[[ ENTRIES SUPPLIED open ]]
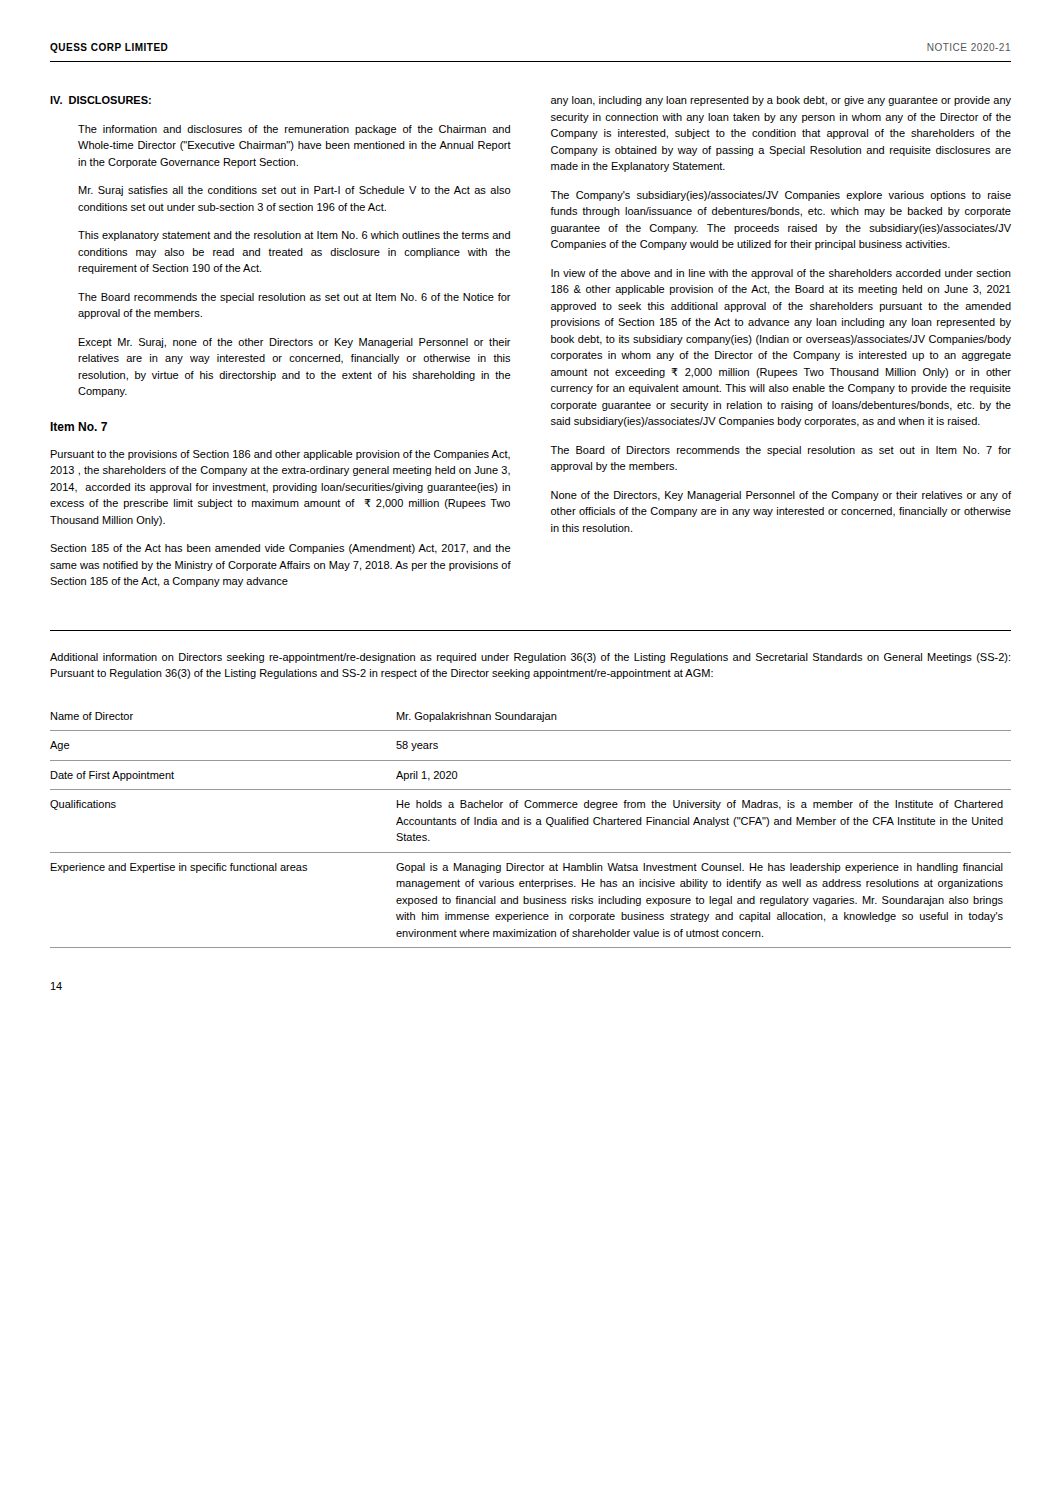QUESS CORP LIMITED
NOTICE 2020-21
IV. DISCLOSURES:
The information and disclosures of the remuneration package of the Chairman and Whole-time Director ("Executive Chairman") have been mentioned in the Annual Report in the Corporate Governance Report Section.
Mr. Suraj satisfies all the conditions set out in Part-I of Schedule V to the Act as also conditions set out under sub-section 3 of section 196 of the Act.
This explanatory statement and the resolution at Item No. 6 which outlines the terms and conditions may also be read and treated as disclosure in compliance with the requirement of Section 190 of the Act.
The Board recommends the special resolution as set out at Item No. 6 of the Notice for approval of the members.
Except Mr. Suraj, none of the other Directors or Key Managerial Personnel or their relatives are in any way interested or concerned, financially or otherwise in this resolution, by virtue of his directorship and to the extent of his shareholding in the Company.
Item No. 7
Pursuant to the provisions of Section 186 and other applicable provision of the Companies Act, 2013 , the shareholders of the Company at the extra-ordinary general meeting held on June 3, 2014, accorded its approval for investment, providing loan/securities/giving guarantee(ies) in excess of the prescribe limit subject to maximum amount of ₹ 2,000 million (Rupees Two Thousand Million Only).
Section 185 of the Act has been amended vide Companies (Amendment) Act, 2017, and the same was notified by the Ministry of Corporate Affairs on May 7, 2018. As per the provisions of Section 185 of the Act, a Company may advance
any loan, including any loan represented by a book debt, or give any guarantee or provide any security in connection with any loan taken by any person in whom any of the Director of the Company is interested, subject to the condition that approval of the shareholders of the Company is obtained by way of passing a Special Resolution and requisite disclosures are made in the Explanatory Statement.
The Company's subsidiary(ies)/associates/JV Companies explore various options to raise funds through loan/issuance of debentures/bonds, etc. which may be backed by corporate guarantee of the Company. The proceeds raised by the subsidiary(ies)/associates/JV Companies of the Company would be utilized for their principal business activities.
In view of the above and in line with the approval of the shareholders accorded under section 186 & other applicable provision of the Act, the Board at its meeting held on June 3, 2021 approved to seek this additional approval of the shareholders pursuant to the amended provisions of Section 185 of the Act to advance any loan including any loan represented by book debt, to its subsidiary company(ies) (Indian or overseas)/associates/JV Companies/body corporates in whom any of the Director of the Company is interested up to an aggregate amount not exceeding ₹ 2,000 million (Rupees Two Thousand Million Only) or in other currency for an equivalent amount. This will also enable the Company to provide the requisite corporate guarantee or security in relation to raising of loans/debentures/bonds, etc. by the said subsidiary(ies)/associates/JV Companies body corporates, as and when it is raised.
The Board of Directors recommends the special resolution as set out in Item No. 7 for approval by the members.
None of the Directors, Key Managerial Personnel of the Company or their relatives or any of other officials of the Company are in any way interested or concerned, financially or otherwise in this resolution.
Additional information on Directors seeking re-appointment/re-designation as required under Regulation 36(3) of the Listing Regulations and Secretarial Standards on General Meetings (SS-2): Pursuant to Regulation 36(3) of the Listing Regulations and SS-2 in respect of the Director seeking appointment/re-appointment at AGM:
| Name of Director | Mr. Gopalakrishnan Soundarajan |
| Age | 58 years |
| Date of First Appointment | April 1, 2020 |
| Qualifications | He holds a Bachelor of Commerce degree from the University of Madras, is a member of the Institute of Chartered Accountants of India and is a Qualified Chartered Financial Analyst ("CFA") and Member of the CFA Institute in the United States. |
| Experience and Expertise in specific functional areas | Gopal is a Managing Director at Hamblin Watsa Investment Counsel. He has leadership experience in handling financial management of various enterprises. He has an incisive ability to identify as well as address resolutions at organizations exposed to financial and business risks including exposure to legal and regulatory vagaries. Mr. Soundarajan also brings with him immense experience in corporate business strategy and capital allocation, a knowledge so useful in today's environment where maximization of shareholder value is of utmost concern. |
14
[[ ENTRIES SUPPLIED closed ]]
__EXERCISE GOAL__
For every entry above, write it out exactly and remove any image.

__EXERCISE RESPONSE__
QUESS CORP LIMITED
NOTICE 2020-21
IV. DISCLOSURES:
The information and disclosures of the remuneration package of the Chairman and Whole-time Director ("Executive Chairman") have been mentioned in the Annual Report in the Corporate Governance Report Section.
Mr. Suraj satisfies all the conditions set out in Part-I of Schedule V to the Act as also conditions set out under sub-section 3 of section 196 of the Act.
This explanatory statement and the resolution at Item No. 6 which outlines the terms and conditions may also be read and treated as disclosure in compliance with the requirement of Section 190 of the Act.
The Board recommends the special resolution as set out at Item No. 6 of the Notice for approval of the members.
Except Mr. Suraj, none of the other Directors or Key Managerial Personnel or their relatives are in any way interested or concerned, financially or otherwise in this resolution, by virtue of his directorship and to the extent of his shareholding in the Company.
Item No. 7
Pursuant to the provisions of Section 186 and other applicable provision of the Companies Act, 2013 , the shareholders of the Company at the extra-ordinary general meeting held on June 3, 2014, accorded its approval for investment, providing loan/securities/giving guarantee(ies) in excess of the prescribe limit subject to maximum amount of ₹ 2,000 million (Rupees Two Thousand Million Only).
Section 185 of the Act has been amended vide Companies (Amendment) Act, 2017, and the same was notified by the Ministry of Corporate Affairs on May 7, 2018. As per the provisions of Section 185 of the Act, a Company may advance
any loan, including any loan represented by a book debt, or give any guarantee or provide any security in connection with any loan taken by any person in whom any of the Director of the Company is interested, subject to the condition that approval of the shareholders of the Company is obtained by way of passing a Special Resolution and requisite disclosures are made in the Explanatory Statement.
The Company's subsidiary(ies)/associates/JV Companies explore various options to raise funds through loan/issuance of debentures/bonds, etc. which may be backed by corporate guarantee of the Company. The proceeds raised by the subsidiary(ies)/associates/JV Companies of the Company would be utilized for their principal business activities.
In view of the above and in line with the approval of the shareholders accorded under section 186 & other applicable provision of the Act, the Board at its meeting held on June 3, 2021 approved to seek this additional approval of the shareholders pursuant to the amended provisions of Section 185 of the Act to advance any loan including any loan represented by book debt, to its subsidiary company(ies) (Indian or overseas)/associates/JV Companies/body corporates in whom any of the Director of the Company is interested up to an aggregate amount not exceeding ₹ 2,000 million (Rupees Two Thousand Million Only) or in other currency for an equivalent amount. This will also enable the Company to provide the requisite corporate guarantee or security in relation to raising of loans/debentures/bonds, etc. by the said subsidiary(ies)/associates/JV Companies body corporates, as and when it is raised.
The Board of Directors recommends the special resolution as set out in Item No. 7 for approval by the members.
None of the Directors, Key Managerial Personnel of the Company or their relatives or any of other officials of the Company are in any way interested or concerned, financially or otherwise in this resolution.
Additional information on Directors seeking re-appointment/re-designation as required under Regulation 36(3) of the Listing Regulations and Secretarial Standards on General Meetings (SS-2): Pursuant to Regulation 36(3) of the Listing Regulations and SS-2 in respect of the Director seeking appointment/re-appointment at AGM:
| Name of Director | Mr. Gopalakrishnan Soundarajan |
| Age | 58 years |
| Date of First Appointment | April 1, 2020 |
| Qualifications | He holds a Bachelor of Commerce degree from the University of Madras, is a member of the Institute of Chartered Accountants of India and is a Qualified Chartered Financial Analyst ("CFA") and Member of the CFA Institute in the United States. |
| Experience and Expertise in specific functional areas | Gopal is a Managing Director at Hamblin Watsa Investment Counsel. He has leadership experience in handling financial management of various enterprises. He has an incisive ability to identify as well as address resolutions at organizations exposed to financial and business risks including exposure to legal and regulatory vagaries. Mr. Soundarajan also brings with him immense experience in corporate business strategy and capital allocation, a knowledge so useful in today's environment where maximization of shareholder value is of utmost concern. |
14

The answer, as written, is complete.